Building a mobile AI test agent called Tappy

The Goal

With the influx of AI and AI-powered testing products, I noticed that mobile was still largely untouched — getting an AI to test your app as if it were a real user wasn’t really a thing yet. It felt like an area worth exploring.

My vision was to build an AI agent that, when triggered via Slack or CI/CD, would spin up and test a mobile application like a real user would. You give it a goal — “Login”, “Find a bug” — and it goes off to achieve it. Along the way, it creates a report of any issues (minor, major, or critical) and reports back. If a major crash or error occurs, it stops and fails the test.

Day 1

Goal: Get a POC up as quickly as possible

Leaning on Claude, I was able to get a working POC up within the first couple of hours. My current setup:

idb — built by Meta to control your simulator on Mac
iOS Simulator on Mac
Python
Claude as the agent brain

The Flow

User triggers the command: python3 main.py --goal "test the login flow"
The simulator launches, takes a screenshot (saved to /outputs), and captures the accessibility tree via idb.
The screenshot and accessibility tree are sent with a system prompt to Claude, which returns an action like:

{
  "action": "scroll_down",
  "target": "Log out",
  "observation": "Back on the Profile screen. The Log out button is partially visible at the very bottom, cut off by the tab bar and the center search FAB button. The text 'Log out' is barely visible at y=760, overlapping with the tab bar at y=789. I need to scroll down further to reveal the full Log out button above the tab bar.",
  "issue": null
}

Note: To avoid paying for the Claude API during prototyping, I’m currently copy and pasting the outputs manually. This will eventually be fully automated.

Day 2

Goal: The output

Today I focused on the output of Tappy and how we might actually make use of it.
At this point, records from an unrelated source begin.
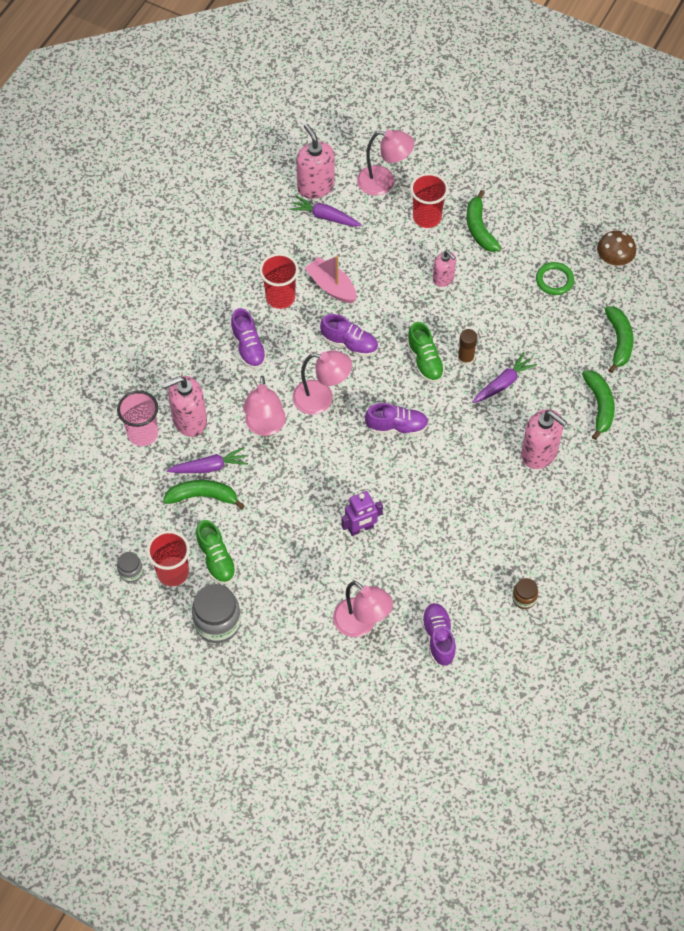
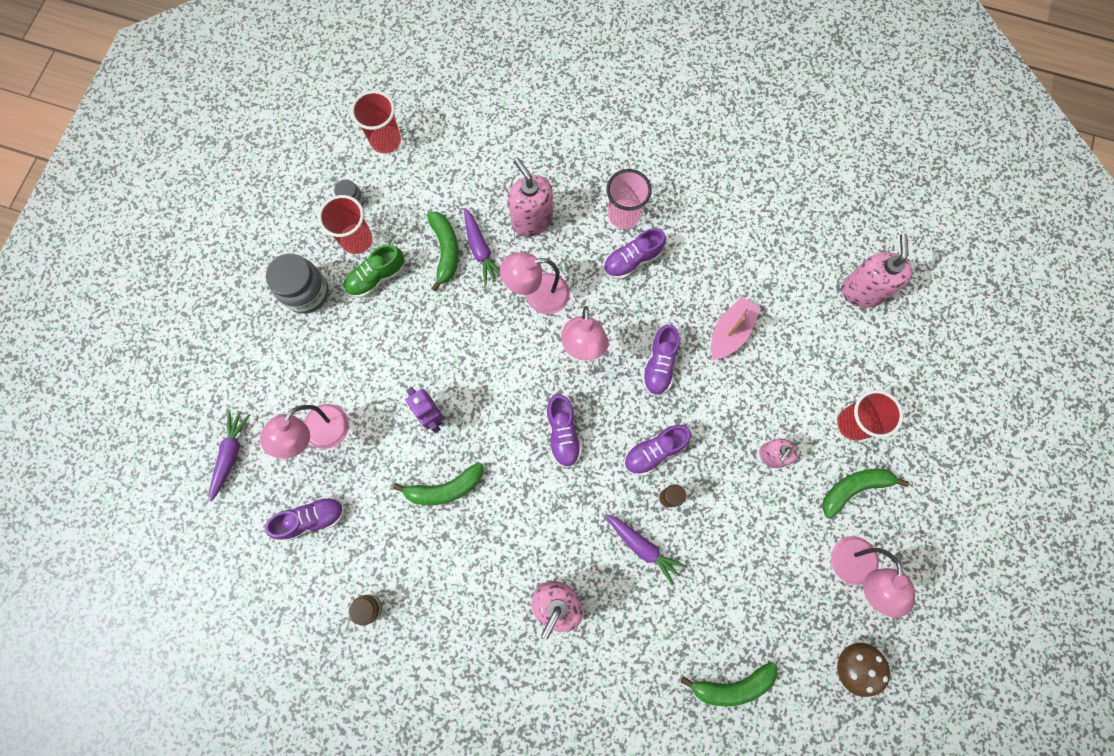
camera: 80 degrees right, 15 degrees up
(143, 434) = (508, 179): pink cup -> pink cup (623, 215)
(280, 297) = (703, 281): red cup -> red cup (386, 140)
(315, 186) = (862, 291): pink soap dispenser -> pink soap dispenser turned 45 degrees counterclockwise
(325, 217) = (823, 308): purple carrot -> purple carrot (231, 454)
(384, 182) = (890, 366): pink lamp -> pink lamp (854, 571)
(425, 361) = (654, 451): green shoe -> purple shoe
(554, 280) = (802, 591): green ring -> none
(599, 405) = (635, 669): green banana -> green banana (445, 488)

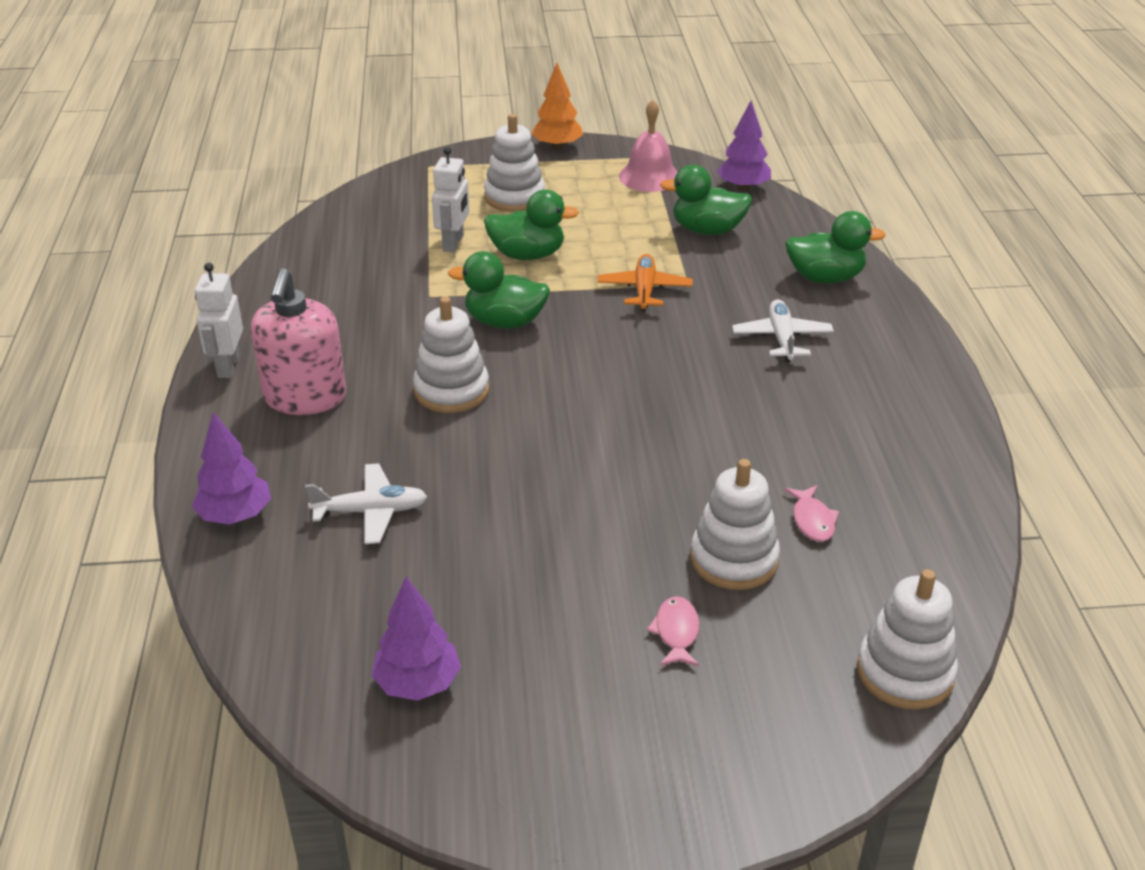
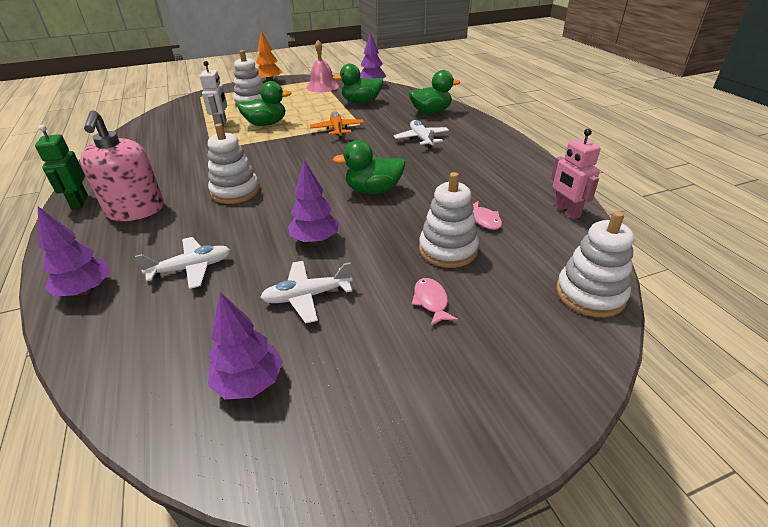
camera: 15 degrees left, 0 degrees up
(228, 366) = (79, 202): white robot -> green robot
(505, 322) = (261, 154): green duck -> green duck (373, 190)
(514, 587) = (307, 296): none -> white plane
(548, 502) = (315, 240): none -> purple tree
(951, 533) = (566, 211): none -> pink robot

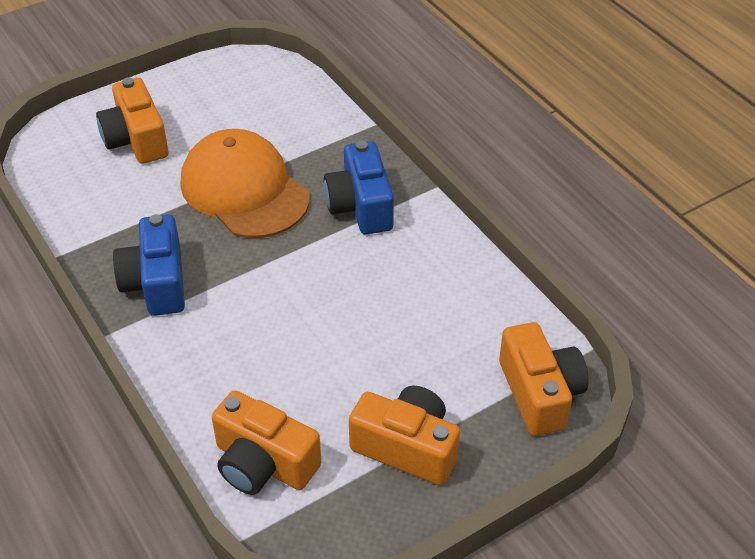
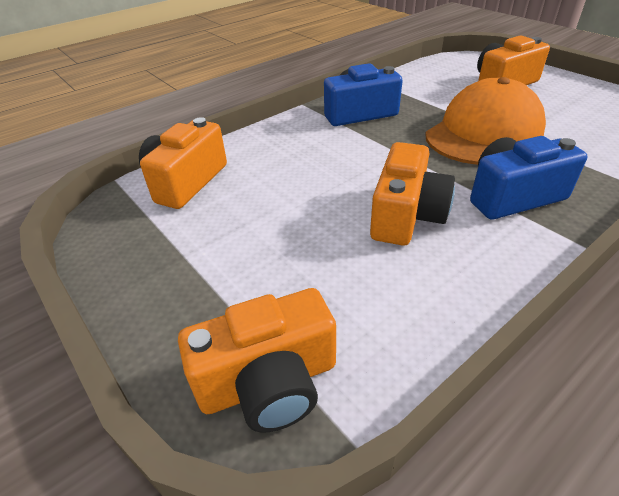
camera: 85 degrees right, 5 degrees down
(407, 447) = (192, 262): orange camera -> orange camera (406, 215)

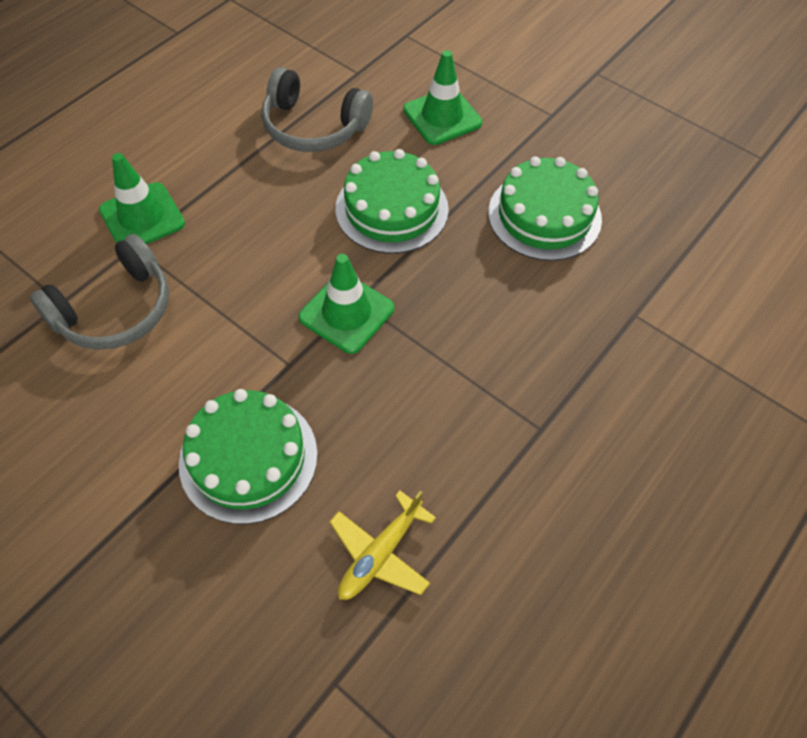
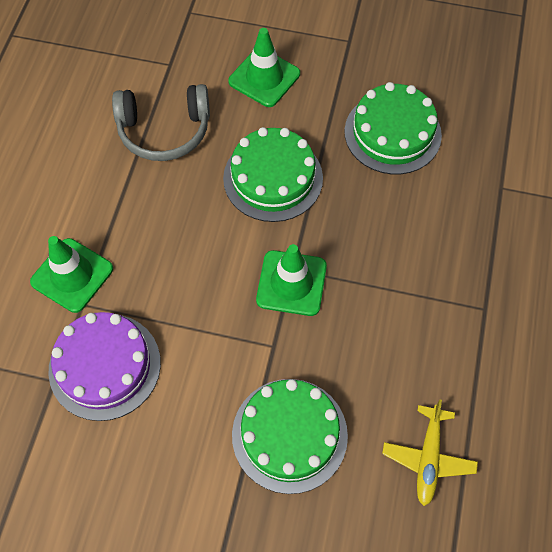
camera: 25 degrees left, 5 degrees up
(115, 310) = (104, 366): grey headphones -> purple cake

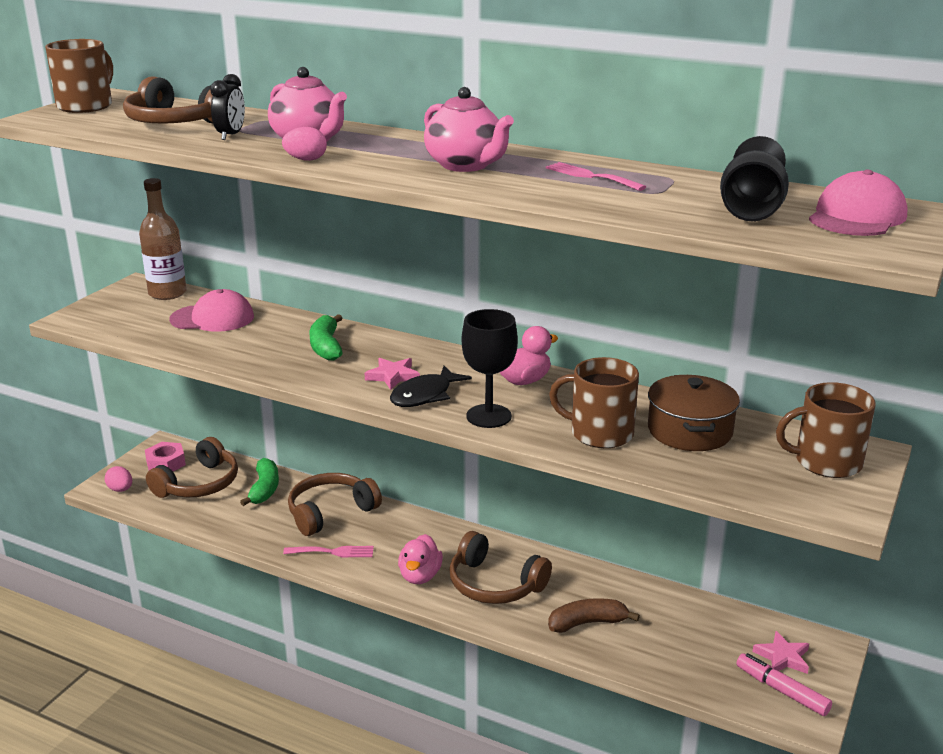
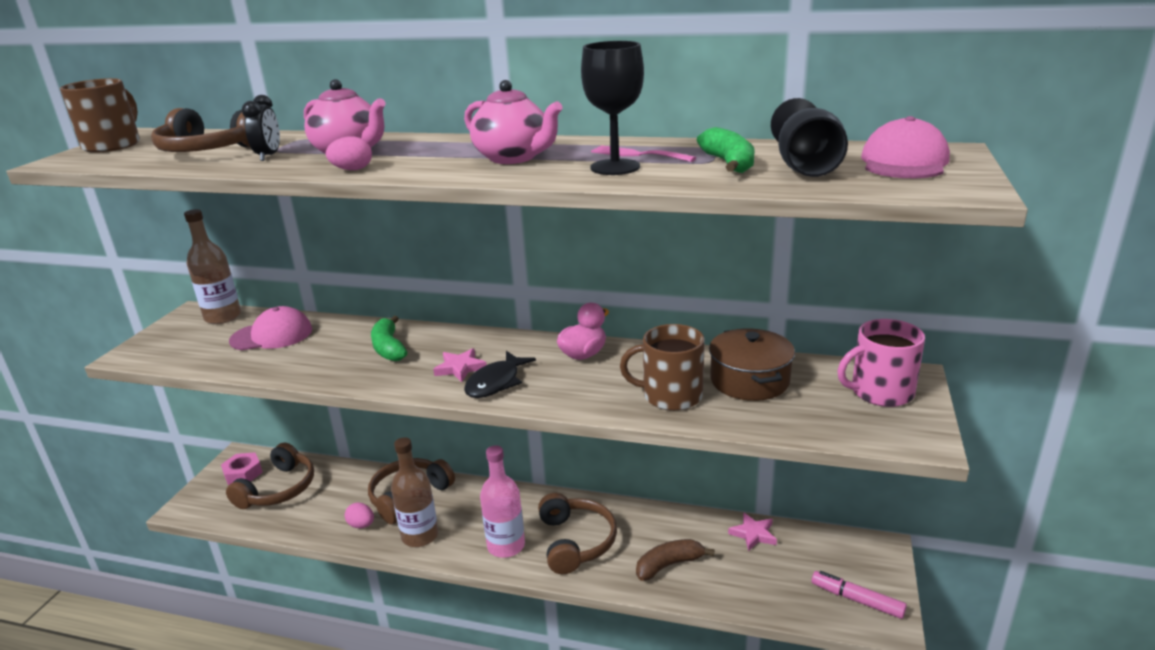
camera: 10 degrees left, 0 degrees up
(120, 489) = (202, 507): pink egg -> pink egg (361, 525)
(264, 489) = (342, 484): green banana -> green banana (728, 163)
(333, 552) = (420, 536): pink fork -> brown bottle
(420, 576) = (506, 546): pink duck -> pink bottle
(488, 416) = (562, 394): black goblet -> black goblet (615, 167)
(494, 584) = (576, 541): brown headphones -> brown headphones turned 120 degrees counterclockwise
(783, 657) = (846, 566): pink star -> pink star (753, 534)
(826, 462) = (880, 392): brown mug -> pink mug

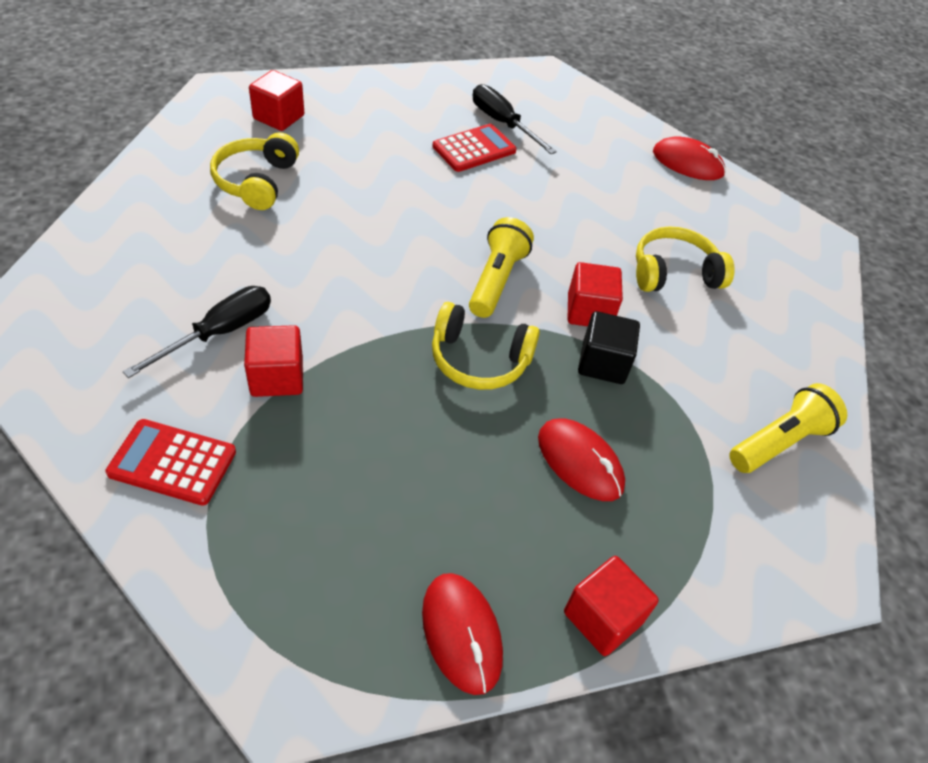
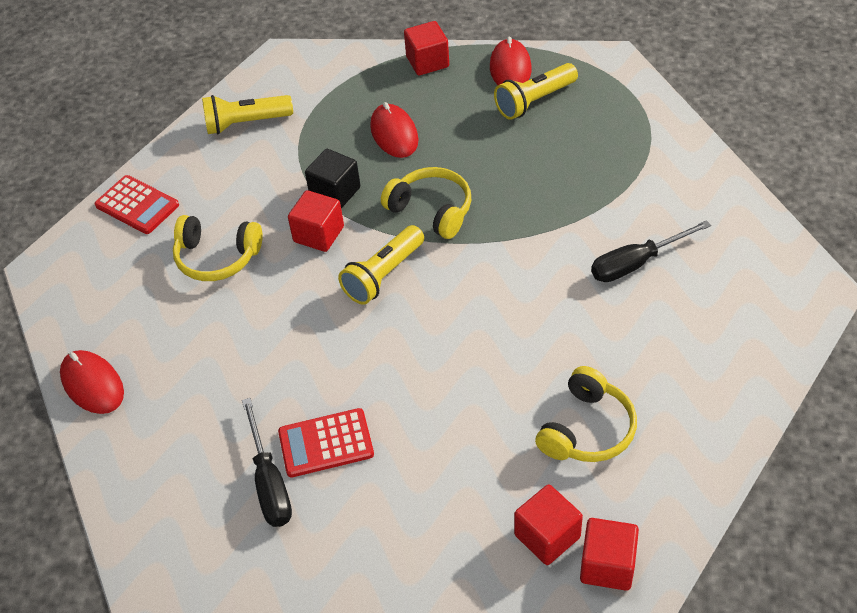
camera: 150 degrees left, 0 degrees up
(172, 462) = (673, 176): red calculator -> red calculator (137, 205)
(277, 377) = (594, 221): red cube -> red cube (607, 565)
(401, 565) = (534, 101): none -> yellow flashlight

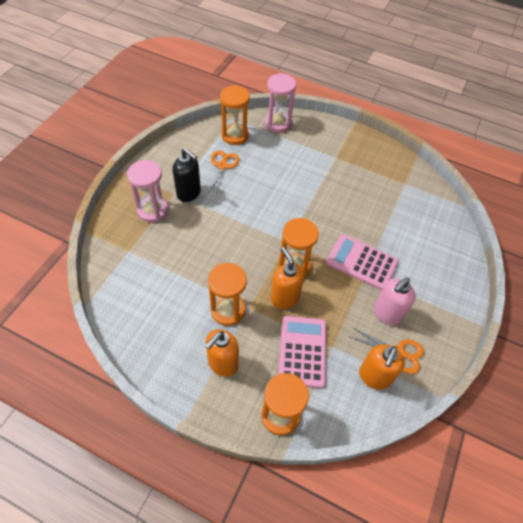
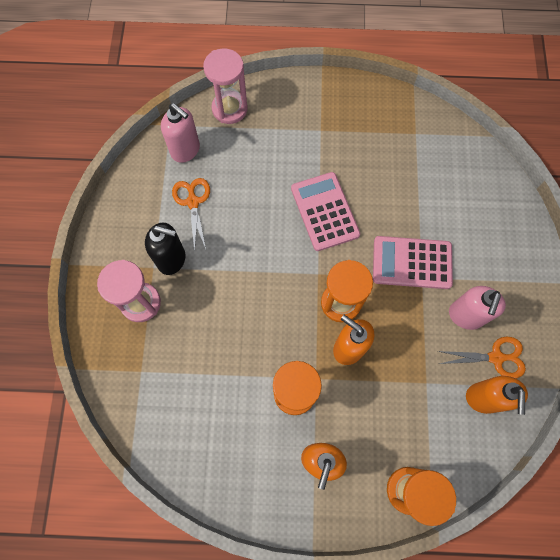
camera: 20 degrees left, 15 degrees up
(235, 135) = (185, 150): orange hourglass -> pink soap dispenser
(302, 351) = (397, 404): pink calculator -> pink calculator (325, 211)

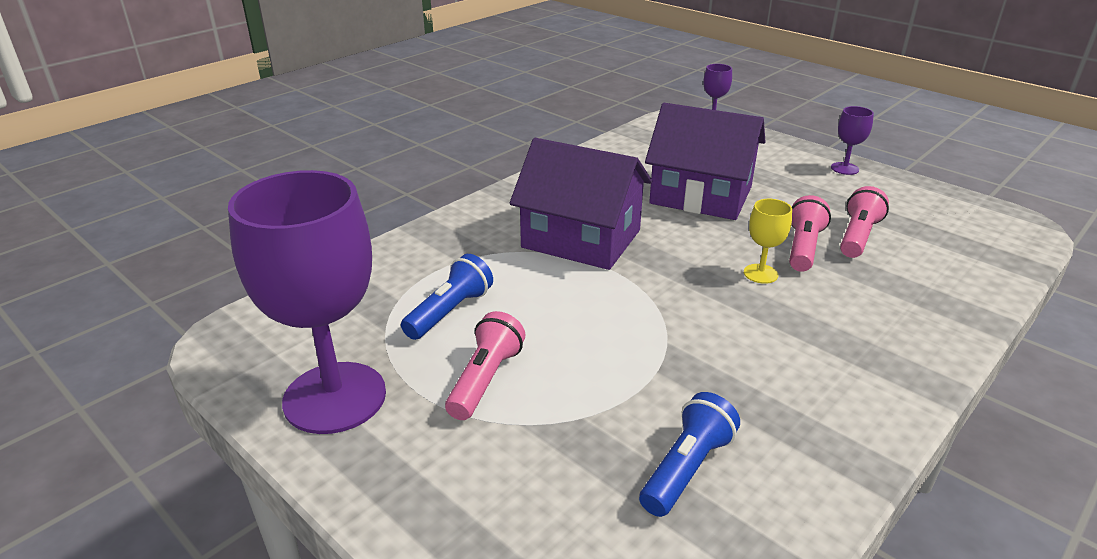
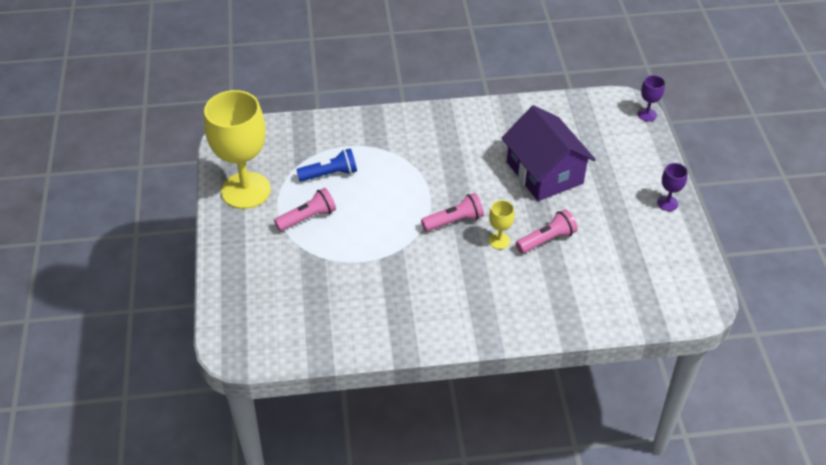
camera: 40 degrees right, 15 degrees up
(335, 397) = (246, 190): purple goblet -> yellow goblet
(581, 239) = (439, 166): purple house -> none
(686, 468) = (336, 303): blue flashlight -> none
(858, 236) = (589, 251): pink flashlight -> pink flashlight (454, 221)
There’s no point running these tests if they don’t help move us forward. The way I’ve envisioned it is that Tappy runs the tests and produces a set of results, outputted as a markdown file for our QA AI reviewer (Scrappy). The output includes:

Session report — collects the goal, steps taken, completion status, issues (with screenshots), screens visited, and duration.
History entry — every step taken, including actions, targets, observations, and any issues flagged.

Connecting the dots

With all the pieces created and working, I shifted focus to wiring everything together. I wanted to find a cheap and fast solution, so I explored local models:

qwen2.5vl:7b (5 GB) — too small; the Ollama runner crashed on vision requests.
qwen2.5vl:32b (21 GB) — hung on step 1. Only 59/65 layers fit on the GPU, and GPU offload made vision inference too slow.
qwen2.5vl:72b (21 GB) — way too large for my machine.
llama3.2-vision (7.8 GB) — results weren’t good enough and essentially made the whole POC pointless.

I ended up shifting to Google Gemini since we already have an API key for it. After a few runs it produced good results along with a solid summary and some suggestions. However, there are still some gaps — like not scrolling to find a button.

Towards the end of the day everything was working well and the AI agent would spin up and provide us with helpful suggestions, catch necessary bugs and give us a good overview of how the test went.

Day 3

Goal: Scripts

Today my focus was creating the scripts to build the app and run the tests. I wanted to ensure that we can build this in any pipeline so its easy to move to another mac or within a github action for example.

Was able to build the script which:

Installed the necessary deps
Run pod install
Build app using xcode build
Run the QA agent test

Along with this I also built a slack integration which would send the reviewer markdown file to a specific slack channel.